Es obvio que hay parientes en su obra y que estos espejos de retorno se pueden señalar con los nombres clásico-modernos de Sorolla (por lo alegre y fugaz) de Matisse (por el impacto de frenada súbita de la impresión imperecedera): pero también está, aunque ya más lejanos aquel extraños enamoramiento de la realidad, tal cual la luz del sol nos la ofrece, de la llamada “escuela de Sitges”, con Mas y Fondevila. Pero tampoco se olvida en el recuerdo, cuando se observan las obras de “Maloles”, aquel indefinido plano de los “nenúfares” de Monet: colores y más colores que atraen sin saber nunca el por qué, aunque, luego – en esta lista de parentescos de soporte que uno decide en la vida tomarse como los apoyos que inmediatamente se sueltan – nos aparezca aquel delicioso Marquet, alejado, que conste, del diluido Dufy.
Pero ante la obra de “Maloles” – ya se ha ido advirtiendo – el plein air no es nunca lo suelto, lo deshilachado, sino una manera, la suya, de construir i constituir el interiorismo. Y esto supone, una vez más, que la estructura compositiva a pesar del caos aparente está siempre bien presente.
Es lo mismo que sucede cuando se enfrenta a una marina, o a un paisaje: allí siempre hay lo cercano y lo lejano. Esto nos lleva a sentir en nuestra sensibilidad que si bien en la obra de la artista no hay personajes representados sin embargo siempre está presente la penetrabilidad, la vida acogedora en medio del aquelarre de los colores.

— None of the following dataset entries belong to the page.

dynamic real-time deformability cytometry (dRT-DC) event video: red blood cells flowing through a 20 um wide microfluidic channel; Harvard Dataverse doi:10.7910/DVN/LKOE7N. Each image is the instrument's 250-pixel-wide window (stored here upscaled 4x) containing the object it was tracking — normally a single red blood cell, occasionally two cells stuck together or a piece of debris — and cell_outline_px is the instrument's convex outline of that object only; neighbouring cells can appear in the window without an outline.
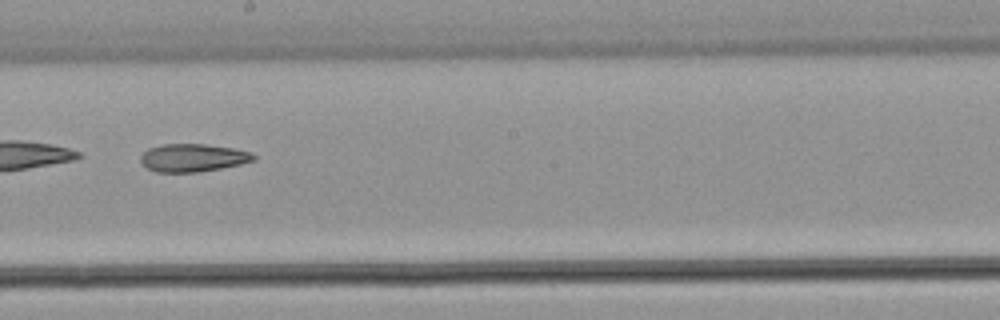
{"species": "common noctule bat (a hibernating species)", "species_latin": "Nyctalus noctula", "temperature_condition": "warm", "stored_images_in_passage": 50, "camera_frame_rate_fps": 3000, "um_per_image_px": 0.085, "animal": {"sex": "male", "body_mass_g": 21.5, "forearm_length_mm": 52.0}, "frame": {"image": 1, "passage_image": 29, "time_ms": 9.333, "image_size_px": [1000, 320], "cell_outline_px": [[256, 160], [240, 164], [220, 168], [196, 172], [156, 172], [148, 168], [140, 160], [140, 156], [148, 148], [164, 144], [204, 144], [232, 148], [252, 152], [256, 156]], "centroid_in_image_um": [16.41, 13.4], "position_along_channel_um": 231.8, "area_um2": 18.26}}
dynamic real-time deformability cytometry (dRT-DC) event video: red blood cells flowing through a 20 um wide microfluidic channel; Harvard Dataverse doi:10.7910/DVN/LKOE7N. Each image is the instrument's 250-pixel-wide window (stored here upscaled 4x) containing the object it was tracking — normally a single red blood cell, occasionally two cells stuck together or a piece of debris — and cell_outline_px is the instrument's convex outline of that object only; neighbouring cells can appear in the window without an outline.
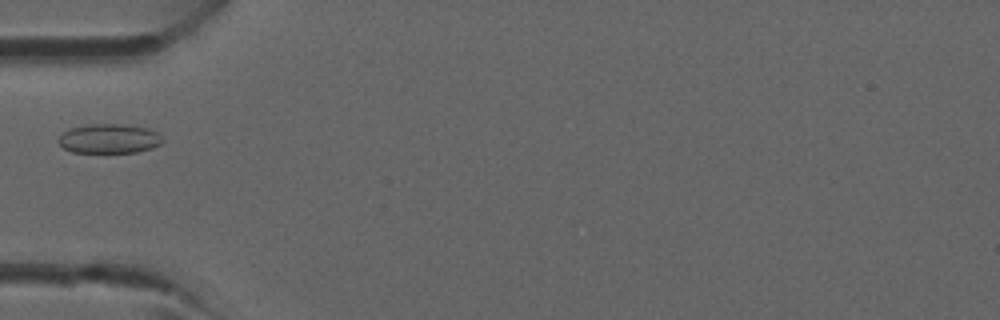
{"species": "common noctule bat (a hibernating species)", "species_latin": "Nyctalus noctula", "temperature_condition": "room temperature", "stored_images_in_passage": 1, "camera_frame_rate_fps": 3000, "um_per_image_px": 0.085, "animal": {"sex": "male", "forearm_length_mm": 52.5}, "frame": {"image": 1, "passage_image": 1, "time_ms": 0.0, "image_size_px": [1000, 320], "cell_outline_px": [[164, 140], [160, 144], [152, 148], [136, 152], [72, 152], [64, 148], [56, 140], [64, 132], [72, 128], [88, 124], [120, 124], [148, 128], [156, 132]], "centroid_in_image_um": [9.28, 11.78], "position_along_channel_um": 75.7, "area_um2": 17.69}}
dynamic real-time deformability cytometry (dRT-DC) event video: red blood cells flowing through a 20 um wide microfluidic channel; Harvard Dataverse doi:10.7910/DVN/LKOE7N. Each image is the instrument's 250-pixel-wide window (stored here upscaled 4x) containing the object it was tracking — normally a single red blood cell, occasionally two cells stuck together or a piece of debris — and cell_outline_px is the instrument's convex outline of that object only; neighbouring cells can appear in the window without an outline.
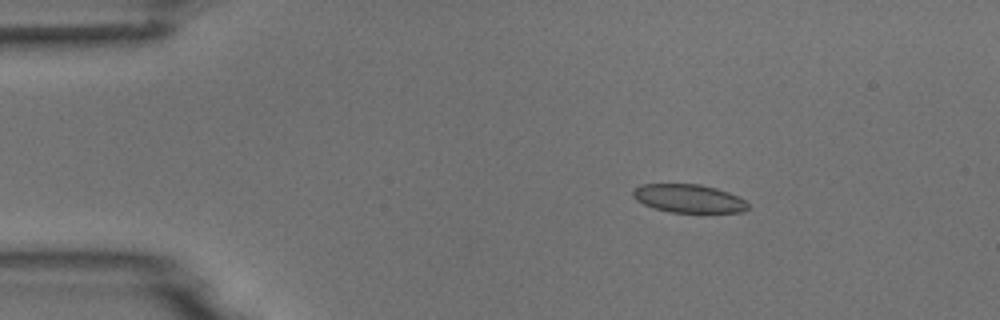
{"species": "common noctule bat (a hibernating species)", "species_latin": "Nyctalus noctula", "temperature_condition": "room temperature", "stored_images_in_passage": 3, "camera_frame_rate_fps": 3000, "um_per_image_px": 0.085, "animal": {"sex": "male", "body_mass_g": 18.8}, "frame": {"image": 1, "passage_image": 1, "time_ms": 0.0, "image_size_px": [1000, 320], "cell_outline_px": [[748, 208], [744, 212], [672, 212], [656, 208], [644, 204], [636, 200], [632, 196], [632, 192], [640, 184], [700, 184], [716, 188], [728, 192], [744, 200], [748, 204]], "centroid_in_image_um": [58.53, 16.86], "position_along_channel_um": 26.5, "area_um2": 18.79}}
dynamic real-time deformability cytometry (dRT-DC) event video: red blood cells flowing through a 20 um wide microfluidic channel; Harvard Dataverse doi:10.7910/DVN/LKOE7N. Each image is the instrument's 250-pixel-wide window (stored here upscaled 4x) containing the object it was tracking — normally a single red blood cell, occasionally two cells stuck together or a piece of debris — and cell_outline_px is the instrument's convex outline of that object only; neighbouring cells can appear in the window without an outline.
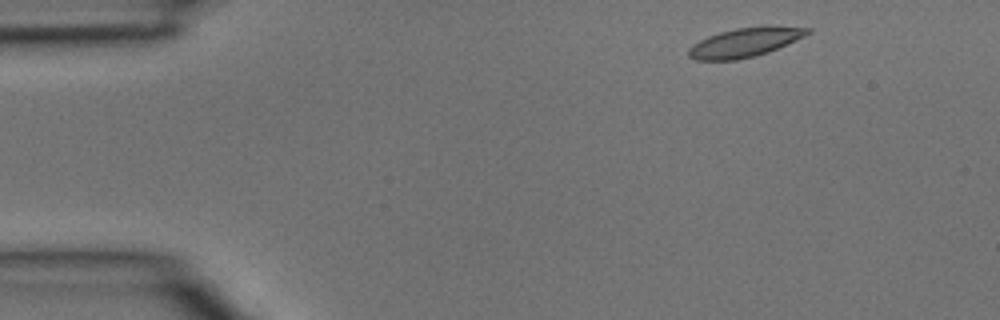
{"species": "common noctule bat (a hibernating species)", "species_latin": "Nyctalus noctula", "temperature_condition": "room temperature", "stored_images_in_passage": 3, "camera_frame_rate_fps": 3000, "um_per_image_px": 0.085, "animal": {"sex": "male", "body_mass_g": 15.6}, "frame": {"image": 1, "passage_image": 1, "time_ms": 0.0, "image_size_px": [1000, 320], "cell_outline_px": [[812, 32], [804, 36], [768, 52], [736, 60], [696, 60], [688, 56], [688, 48], [692, 44], [708, 36], [720, 32], [736, 28], [812, 28]], "centroid_in_image_um": [63.21, 3.64], "position_along_channel_um": 21.8, "area_um2": 19.31}}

No hay figuras, pero está presente la posibilidad de habitar aquellos espacios.
Hay algo que quisiera aun subrayar: hemos mencionado la total sensualidad que transportan los colores que “Maloles” utiliza. Pero estos colores no arrastran espiritualidades espureas (en Matisse el color muy a menudo se pasa y alcanza aquella dimensión que arrastraría hacia lo banal). Pero tampoco está en la obra de “Maloles” la espiritualidad cromática que casi llega a la inquietud religiosa, como sucede en otro fauve, como es Rouault. Y ello es porque – como dijeron los grandes artistas italianos de todos los tiempos – la bellezza no c’è scherzosa; la belleza es algo muy serio que no admite afeites ni arreglos, se alcanza o no se alcanza.

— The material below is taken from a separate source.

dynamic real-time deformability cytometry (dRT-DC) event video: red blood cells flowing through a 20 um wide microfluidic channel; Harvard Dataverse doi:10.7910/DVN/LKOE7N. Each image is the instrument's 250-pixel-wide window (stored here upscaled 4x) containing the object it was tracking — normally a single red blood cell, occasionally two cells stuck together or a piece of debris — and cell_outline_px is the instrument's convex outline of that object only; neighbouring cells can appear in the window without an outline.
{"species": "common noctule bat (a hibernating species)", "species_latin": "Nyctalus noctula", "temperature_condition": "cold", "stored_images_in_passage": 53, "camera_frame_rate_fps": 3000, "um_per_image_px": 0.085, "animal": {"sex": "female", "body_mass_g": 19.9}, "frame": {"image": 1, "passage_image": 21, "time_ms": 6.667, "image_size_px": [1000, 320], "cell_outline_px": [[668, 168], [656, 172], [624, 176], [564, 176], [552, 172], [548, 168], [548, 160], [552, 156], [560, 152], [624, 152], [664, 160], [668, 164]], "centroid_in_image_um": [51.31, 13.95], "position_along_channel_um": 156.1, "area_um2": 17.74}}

Todos los antecedentes y concomitantes que se citan respecto a “Maloles” no son otra cosa – al margen de los maestros, obvio – que la circunstancia, la curiosidad que la cultura conlleva y las afinidades que cada viviente sien0e y experimenta respecto de los que le entorna. No hay más, si uno es sincero consigo mismo y, en “Maloles” la sinceridad la respiran y expelen los colores, sus colores
Por todo ello no nos ha de extrañar que la artista entienda que en definitiva todas esas emanaciones de su vida, toda esa explosión de sinceridad, en realidad son murmullos, aquel flujo y reflujo que aporta y se lleva el viento y que, después del soplo o de la tormenta, parece que no queda nada. Ante la obra de “Maloles” esa apreciación sensorial sería una equivocación. Quedan unas magníficas impresiones que permiten ser de nuevo reencontradas en una nueva visión de las obras. No creo en absoluto que estas obras fatiguen la vista de quien las observa; a parte del frescor que siempre respiran está presente en ellas la posibilidad – ya se dijo y se repite – de ser habitadas. Mejor dicho, que, en la realidad objetiva de lo cotidiano, debería encontrarse una realidad que sea la imitación de las obras de la artista.